------ EXERCISE INPUTS

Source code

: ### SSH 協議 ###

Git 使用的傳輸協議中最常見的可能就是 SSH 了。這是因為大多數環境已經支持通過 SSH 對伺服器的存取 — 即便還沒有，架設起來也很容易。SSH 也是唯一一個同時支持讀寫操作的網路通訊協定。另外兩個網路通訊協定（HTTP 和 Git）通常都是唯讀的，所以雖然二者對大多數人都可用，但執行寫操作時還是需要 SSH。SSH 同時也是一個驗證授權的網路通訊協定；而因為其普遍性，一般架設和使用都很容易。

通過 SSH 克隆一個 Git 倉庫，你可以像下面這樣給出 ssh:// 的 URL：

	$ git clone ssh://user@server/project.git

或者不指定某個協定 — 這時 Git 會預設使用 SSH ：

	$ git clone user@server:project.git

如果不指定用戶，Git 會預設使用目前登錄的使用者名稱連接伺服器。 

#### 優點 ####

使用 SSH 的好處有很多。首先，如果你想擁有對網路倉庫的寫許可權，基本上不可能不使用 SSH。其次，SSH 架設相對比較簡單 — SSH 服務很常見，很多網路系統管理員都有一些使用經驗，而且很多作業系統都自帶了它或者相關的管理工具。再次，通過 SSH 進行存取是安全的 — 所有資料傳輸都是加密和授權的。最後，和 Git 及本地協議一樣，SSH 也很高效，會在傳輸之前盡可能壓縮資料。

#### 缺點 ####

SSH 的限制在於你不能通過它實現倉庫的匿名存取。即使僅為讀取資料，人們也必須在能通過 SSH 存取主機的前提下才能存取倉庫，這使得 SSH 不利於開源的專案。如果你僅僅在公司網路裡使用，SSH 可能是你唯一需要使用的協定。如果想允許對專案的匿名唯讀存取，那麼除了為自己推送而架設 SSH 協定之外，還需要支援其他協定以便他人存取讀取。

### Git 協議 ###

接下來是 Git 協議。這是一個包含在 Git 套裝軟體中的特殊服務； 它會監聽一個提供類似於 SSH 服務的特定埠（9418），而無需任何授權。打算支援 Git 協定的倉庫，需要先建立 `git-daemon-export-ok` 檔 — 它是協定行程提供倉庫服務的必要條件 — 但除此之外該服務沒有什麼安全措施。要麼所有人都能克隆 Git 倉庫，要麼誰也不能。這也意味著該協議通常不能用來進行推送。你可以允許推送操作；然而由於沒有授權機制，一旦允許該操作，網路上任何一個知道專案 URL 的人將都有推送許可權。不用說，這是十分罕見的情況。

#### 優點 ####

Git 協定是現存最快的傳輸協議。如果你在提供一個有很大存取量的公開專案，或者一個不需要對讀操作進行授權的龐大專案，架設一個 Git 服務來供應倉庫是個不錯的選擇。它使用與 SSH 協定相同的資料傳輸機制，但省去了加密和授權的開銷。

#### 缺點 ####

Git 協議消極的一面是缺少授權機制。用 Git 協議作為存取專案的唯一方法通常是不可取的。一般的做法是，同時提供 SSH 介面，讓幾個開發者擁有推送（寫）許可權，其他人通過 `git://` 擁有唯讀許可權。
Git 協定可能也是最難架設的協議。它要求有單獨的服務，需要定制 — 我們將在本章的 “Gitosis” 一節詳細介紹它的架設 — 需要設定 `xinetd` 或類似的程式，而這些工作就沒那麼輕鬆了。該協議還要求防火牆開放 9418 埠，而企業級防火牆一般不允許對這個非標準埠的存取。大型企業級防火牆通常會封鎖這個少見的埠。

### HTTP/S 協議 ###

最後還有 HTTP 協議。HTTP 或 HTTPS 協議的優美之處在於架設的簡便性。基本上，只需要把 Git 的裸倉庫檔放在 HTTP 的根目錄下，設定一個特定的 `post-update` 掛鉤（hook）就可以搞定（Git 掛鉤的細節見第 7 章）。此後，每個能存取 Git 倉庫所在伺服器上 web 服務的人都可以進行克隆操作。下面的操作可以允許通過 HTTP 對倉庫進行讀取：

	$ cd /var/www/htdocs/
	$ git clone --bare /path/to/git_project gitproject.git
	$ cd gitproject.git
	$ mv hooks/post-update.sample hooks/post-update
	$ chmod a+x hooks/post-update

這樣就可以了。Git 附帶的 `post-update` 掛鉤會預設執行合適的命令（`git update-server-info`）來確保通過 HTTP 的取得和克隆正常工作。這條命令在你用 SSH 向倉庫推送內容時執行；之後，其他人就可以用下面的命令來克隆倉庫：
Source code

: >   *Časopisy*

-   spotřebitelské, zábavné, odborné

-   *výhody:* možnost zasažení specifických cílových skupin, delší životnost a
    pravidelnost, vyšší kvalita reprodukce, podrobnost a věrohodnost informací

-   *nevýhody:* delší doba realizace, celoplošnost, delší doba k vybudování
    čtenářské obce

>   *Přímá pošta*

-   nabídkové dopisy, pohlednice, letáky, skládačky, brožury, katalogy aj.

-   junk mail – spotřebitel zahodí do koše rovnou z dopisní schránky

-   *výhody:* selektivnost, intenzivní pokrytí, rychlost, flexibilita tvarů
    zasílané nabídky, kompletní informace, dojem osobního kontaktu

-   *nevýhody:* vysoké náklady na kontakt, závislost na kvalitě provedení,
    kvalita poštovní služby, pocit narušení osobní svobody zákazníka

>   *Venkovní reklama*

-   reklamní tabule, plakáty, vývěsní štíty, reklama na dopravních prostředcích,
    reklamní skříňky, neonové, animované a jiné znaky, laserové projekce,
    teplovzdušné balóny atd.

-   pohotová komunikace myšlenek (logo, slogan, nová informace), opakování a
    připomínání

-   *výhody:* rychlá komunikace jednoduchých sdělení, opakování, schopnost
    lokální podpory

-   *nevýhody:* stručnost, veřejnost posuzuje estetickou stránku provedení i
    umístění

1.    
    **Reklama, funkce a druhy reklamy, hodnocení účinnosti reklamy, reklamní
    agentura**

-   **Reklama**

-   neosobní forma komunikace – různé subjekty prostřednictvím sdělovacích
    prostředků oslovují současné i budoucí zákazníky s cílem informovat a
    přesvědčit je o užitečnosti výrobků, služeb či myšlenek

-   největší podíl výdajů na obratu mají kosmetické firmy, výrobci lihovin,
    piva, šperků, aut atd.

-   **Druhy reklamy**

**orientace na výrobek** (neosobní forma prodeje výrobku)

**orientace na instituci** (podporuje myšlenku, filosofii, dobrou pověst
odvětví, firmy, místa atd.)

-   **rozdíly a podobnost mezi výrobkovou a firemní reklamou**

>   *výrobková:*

------------

## DIRECTIONS FOR THIS TASK
Which lines above hold the string "hooks"? Copy each of them.

## EXPECTED ANSWER
	$ mv hooks/post-update.sample hooks/post-update
	$ chmod a+x hooks/post-update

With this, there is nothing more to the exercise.